Cela veut dire que le développement d'un nouveau gisement va viser
l'exportation.
Deuxièmement, un nouveau gisement, non seulement va viser
l'exportation, mais ne va entrer en production que dans à peu
près cinq ans, potentiellement sept ans; c'est assez difficile à
dire puisqu'il y a énormément de travaux préliminaires
d'investissements à faire. Donc, il faudra attendre cinq à sept
ans avant de pouvoir bénéficier d'un approvisionnement en fibre,
ce qui nous donne un certain avantage à nouveau. Tout ce qu'on va faire,
c'est retarder l'avantage comparatif que l'on peut retirer de la possession
d'une quantité de fibre à un moment stratégique et au prix
qui nous intéresse. Or, je pense que, en fait, vouloir ne
développer l'industrie de transformation que sur les futurs gisements,
c'est vouloir retarder l'implantation d'une industrie de transformation au
Québec.
M. Forget: II va falloir que le ministre se décide: ou il
y a trop de fibre, ou pas assez. Enfin, on y reviendra la prochaine fois.
Le Président (M. Jolivet): Donc, il reste... Une voix:
Est-ce qu'on peut voter?
M. Grégoire: II reste une minute, M. le Président,
si vous me le permettez... On peut voter...
M. Forget: M. le Président, j'avais demandé le
droit de parole en vertu de l'article 96.

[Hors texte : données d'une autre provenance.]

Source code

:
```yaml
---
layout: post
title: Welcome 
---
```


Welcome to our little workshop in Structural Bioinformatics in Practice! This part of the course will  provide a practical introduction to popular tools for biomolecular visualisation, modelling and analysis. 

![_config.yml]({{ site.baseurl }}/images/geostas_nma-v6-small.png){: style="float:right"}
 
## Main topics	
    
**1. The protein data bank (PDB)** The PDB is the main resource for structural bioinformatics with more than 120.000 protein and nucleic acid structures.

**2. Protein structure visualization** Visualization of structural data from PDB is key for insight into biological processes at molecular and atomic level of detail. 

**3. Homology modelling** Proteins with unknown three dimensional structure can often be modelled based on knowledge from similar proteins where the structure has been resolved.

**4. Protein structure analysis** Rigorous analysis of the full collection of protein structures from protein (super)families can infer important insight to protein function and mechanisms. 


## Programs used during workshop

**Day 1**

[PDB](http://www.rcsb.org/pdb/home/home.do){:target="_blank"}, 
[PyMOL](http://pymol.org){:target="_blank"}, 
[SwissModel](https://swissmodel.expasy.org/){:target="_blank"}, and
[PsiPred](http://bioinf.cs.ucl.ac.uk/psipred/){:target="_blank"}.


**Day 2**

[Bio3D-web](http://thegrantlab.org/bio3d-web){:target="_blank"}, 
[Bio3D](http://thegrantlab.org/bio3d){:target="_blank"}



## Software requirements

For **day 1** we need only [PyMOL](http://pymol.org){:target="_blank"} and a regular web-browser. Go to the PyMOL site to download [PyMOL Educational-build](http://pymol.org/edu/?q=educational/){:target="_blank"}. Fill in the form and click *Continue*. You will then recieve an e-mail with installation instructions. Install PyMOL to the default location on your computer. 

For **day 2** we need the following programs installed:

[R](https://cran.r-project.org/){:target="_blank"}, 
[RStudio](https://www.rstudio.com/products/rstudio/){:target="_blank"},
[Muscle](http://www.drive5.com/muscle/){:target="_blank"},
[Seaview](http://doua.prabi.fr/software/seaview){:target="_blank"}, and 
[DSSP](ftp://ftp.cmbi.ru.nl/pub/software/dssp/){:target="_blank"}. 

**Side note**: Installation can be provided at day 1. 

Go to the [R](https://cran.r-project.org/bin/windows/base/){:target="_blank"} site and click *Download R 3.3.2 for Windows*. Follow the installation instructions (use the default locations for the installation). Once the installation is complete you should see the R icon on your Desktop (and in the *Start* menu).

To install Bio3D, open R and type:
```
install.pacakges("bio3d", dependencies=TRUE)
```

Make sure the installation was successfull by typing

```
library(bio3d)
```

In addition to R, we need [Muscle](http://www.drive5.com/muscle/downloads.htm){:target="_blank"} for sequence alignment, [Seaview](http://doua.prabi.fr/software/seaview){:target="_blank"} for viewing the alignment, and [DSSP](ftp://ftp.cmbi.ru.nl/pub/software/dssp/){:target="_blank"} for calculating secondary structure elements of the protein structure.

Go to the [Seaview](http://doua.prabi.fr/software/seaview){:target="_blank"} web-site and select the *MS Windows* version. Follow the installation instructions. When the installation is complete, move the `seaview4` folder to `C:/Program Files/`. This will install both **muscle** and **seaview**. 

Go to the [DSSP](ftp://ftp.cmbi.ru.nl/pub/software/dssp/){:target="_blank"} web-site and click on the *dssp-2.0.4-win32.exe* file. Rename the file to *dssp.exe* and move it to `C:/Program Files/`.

Le Président (M. Jolivet): Oui, le député de
Saint-Laurent a le droit de parole; c'est à lui, s'il veut l'exercer
dans les minutes qui restent.
M. Forget: Oui, M. le Président, je veux protester de la
façon la plus énergique contre l'utilisation de mauvaise foi qu'a
faite le ministre, de façon absolument impénitente, au cours de
son exposé, de prétendues admissions que j'ai pris bien soin
d'exclure dans les remarques que j'ai faites au sujet de cet amendement. J'ai
indiqué très explicitement que, bien sûr, il fallait
reconnaître que la force du nombre étant du côté du
ministre, ce projet de loi, de même que l'article 4, serait adopté
et, afin de limiter les dégâts c'est explicitement
l'expression que j'ai utilisée nous avions cherché
à introduire des amendements de manière que, premièrement,
des activités superflues ne soient pas encouragées par la loi
constitutive de cette société, de manière que les
ressources qui lui sont attribuées soient consacrées aux fins
prioritaires. Mais le ministre ne semble pas vouloir maintenir les
priorités au centre de ses préoccupations. Dès qu'on parle
de mine, il prend des accents d'une passion absolument incontrôlable,
cela semble le fasciner que cette question des mines! Il a argumenté ce
matin, de façon contradic- toire, tantôt qu'il n'y avait pas assez
de fibres et tantôt qu'il y en avait trop. On ne sait plus très
bien où il se situe, mais ce qui apparaît très clairement,
c'est qu'il cherche désespérément à justifier, par
un recours aux sophismes et même à des arguments de pure mauvaise
foi, que de toute manière, il en veut une mine! Il veut un
contrôle du gouvernement sur une mine! Il ne sait pas très bien
pourquoi, puisque tantôt, il nous a dit qu'il nous en faut une pour des
sécurités d'approvisionnement et il a terminé son
exposé en disant que tout à coup, on aurait trop de fibres, on ne
saurait pas quoi en faire, et il faudrait de toute façon l'exporter
rapidement.
Cela illustre très bien l'incohérence de la politique
gouvernementale sur ce sujet-là et je déplore qu'on ait fait de
l'interprétation de propos qui sont pourtant très clairs, propos
des membres de l'Opposition.
Le Président (M. Jolivet): Étant donné qu'il
est 12 h 30, la séance est ajournée sine die.